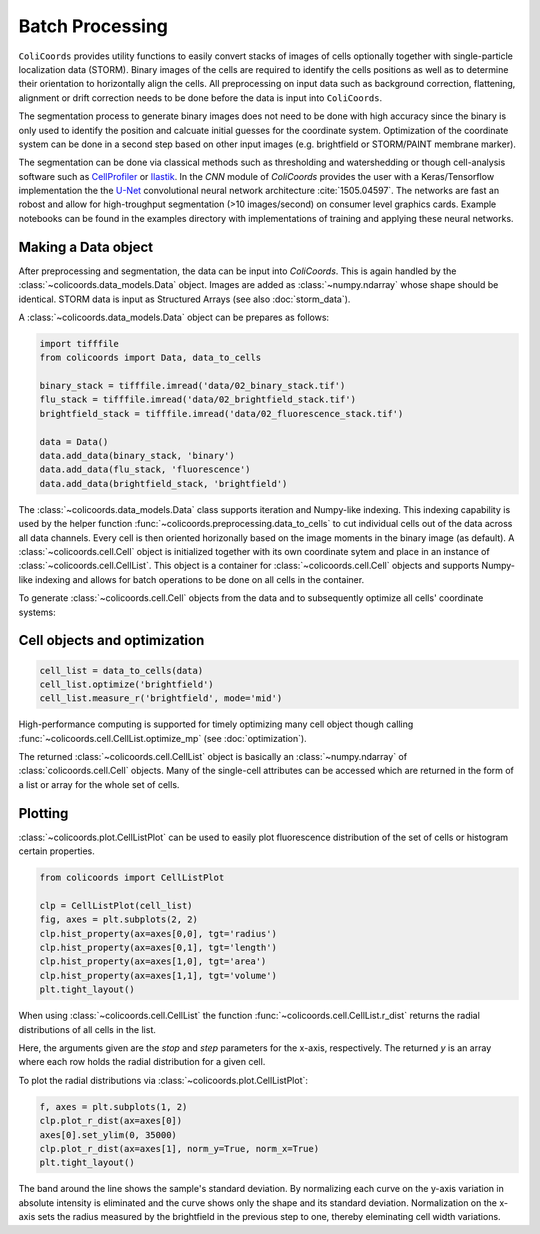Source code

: Batch Processing
================

``ColiCoords`` provides utility functions to easily convert stacks of images of cells optionally together with 
single-particle localization data (STORM). Binary images of the cells are required to identify the cells positions as 
well as to determine their orientation to horizontally align the cells. All preprocessing on input data such as background
correction, flattening, alignment or drift correction needs to be done before the data is input into ``ColiCoords``.

The segmentation process to generate binary images does not need to be done with high accuracy since the binary is only 
used to identify the position and calcuate initial guesses for the coordinate system. Optimization of the coordinate 
system can be done in a second step based on other input images (e.g. brightfield or STORM/PAINT membrane marker). 

The segmentation can be done via classical methods such as thresholding and watershedding or though cell-analysis 
software such as CellProfiler_ or Ilastik_. In the `CNN` module of `ColiCoords` provides the user with a Keras/Tensorflow
implementation the the `U-Net`_ convolutional neural network architecture :cite:`1505.04597`. The networks are fast an 
robost and allow for high-troughput segmentation (>10 images/second) on consumer level graphics cards. Example notebooks 
can be found in the examples directory with implementations of training and applying these neural networks. 

Making a Data object
--------------------

After preprocessing and segmentation, the data can be input into `ColiCoords`. This is again handled by the 
:class:`~colicoords.data_models.Data` object. Images are added as :class:`~numpy.ndarray` whose shape should be identical. 
STORM data is input as Structured Arrays (see also :doc:`storm_data`).

A :class:`~colicoords.data_models.Data` object can be prepares as follows:

.. code-block:: python

  import tifffile
  from colicoords import Data, data_to_cells

  binary_stack = tifffile.imread('data/02_binary_stack.tif')
  flu_stack = tifffile.imread('data/02_brightfield_stack.tif')
  brightfield_stack = tifffile.imread('data/02_fluorescence_stack.tif')

  data = Data()
  data.add_data(binary_stack, 'binary')
  data.add_data(flu_stack, 'fluorescence')
  data.add_data(brightfield_stack, 'brightfield')


The :class:`~colicoords.data_models.Data` class supports iteration and Numpy-like indexing. This indexing capability is 
used by the helper function :func:`~colicoords.preprocessing.data_to_cells` to cut individual cells out of the data 
across all data channels. Every cell is then oriented horizonally based on the image moments in the binary image (as default). 
A :class:`~colicoords.cell.Cell` object is initialized together with its own coordinate sytem and place in an instance of
:class:`~colicoords.cell.CellList`. This object is a container for :class:`~colicoords.cell.Cell` objects and supports 
Numpy-like indexing and allows for batch operations to be done on all cells in the container.

To generate :class:`~colicoords.cell.Cell` objects from the data and to subsequently optimize all cells' coordinate 
systems:

Cell objects and optimization
-----------------------------

.. code-block:: python

  cell_list = data_to_cells(data)
  cell_list.optimize('brightfield')
  cell_list.measure_r('brightfield', mode='mid')

High-performance computing is supported for timely optimizing many cell object though calling :func:`~colicoords.cell.CellList.optimize_mp` (see :doc:`optimization`). 


The returned :class:`~colicoords.cell.CellList` object is basically an :class:`~numpy.ndarray` of :class:`colicoords.cell.Cell` objects. Many of the single-cell attributes can be accessed which are returned in the form of a list or array for the whole set of cells. 


Plotting
--------

:class:`~colicoords.plot.CellListPlot` can be used to easily plot fluorescence distribution of the set of cells or histogram certain properties.

.. code-block:: python

  from colicoords import CellListPlot

  clp = CellListPlot(cell_list)
  fig, axes = plt.subplots(2, 2)
  clp.hist_property(ax=axes[0,0], tgt='radius')
  clp.hist_property(ax=axes[0,1], tgt='length')
  clp.hist_property(ax=axes[1,0], tgt='area')
  clp.hist_property(ax=axes[1,1], tgt='volume')
  plt.tight_layout()


.. figure:: figures/batch_processing_properties.png

When using :class:`~colicoords.cell.CellList` the function :func:`~colicoords.cell.CellList.r_dist` returns the radial distributions of all cells in the list. 

.. code-block:: python
  x, y = cell_list.r_dist(20, 1)

Here, the arguments given are the `stop` and `step` parameters for the x-axis, respectively. The returned `y` is an array
where each row holds the radial distribution for a given cell. 

To plot the radial distributions via :class:`~colicoords.plot.CellListPlot`:

.. code-block:: python

  f, axes = plt.subplots(1, 2)
  clp.plot_r_dist(ax=axes[0])
  axes[0].set_ylim(0, 35000)
  clp.plot_r_dist(ax=axes[1], norm_y=True, norm_x=True)
  plt.tight_layout()


.. figure:: figures/batch_processing_r_dist.png


The band around the line shows the sample's standard deviation. By normalizing each curve on the y-axis variation in
absolute intensity is eliminated and the curve shows only the shape and its standard deviation. Normalization on the x-axis
sets the radius measured by the brightfield in the previous step to one, thereby eleminating cell width variations.


.. _CellProfiler: http://http://cellprofiler.org/
.. _Ilastik: http://ilastik.org/
.. _`U-Net`: https://lmb.informatik.uni-freiburg.de/people/ronneber/u-net/


.. bibliography:: refs.bib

-.-.-

> **TASK GOAL**:
In the entries above, restate word for word the lines between the one holding "histogram certain properties." and the one holding "fig, axes = plt.subplots(2, 2)", inclusive, and nothing besides.

> **REPLY**:
:class:`~colicoords.plot.CellListPlot` can be used to easily plot fluorescence distribution of the set of cells or histogram certain properties.

.. code-block:: python

  from colicoords import CellListPlot

  clp = CellListPlot(cell_list)
  fig, axes = plt.subplots(2, 2)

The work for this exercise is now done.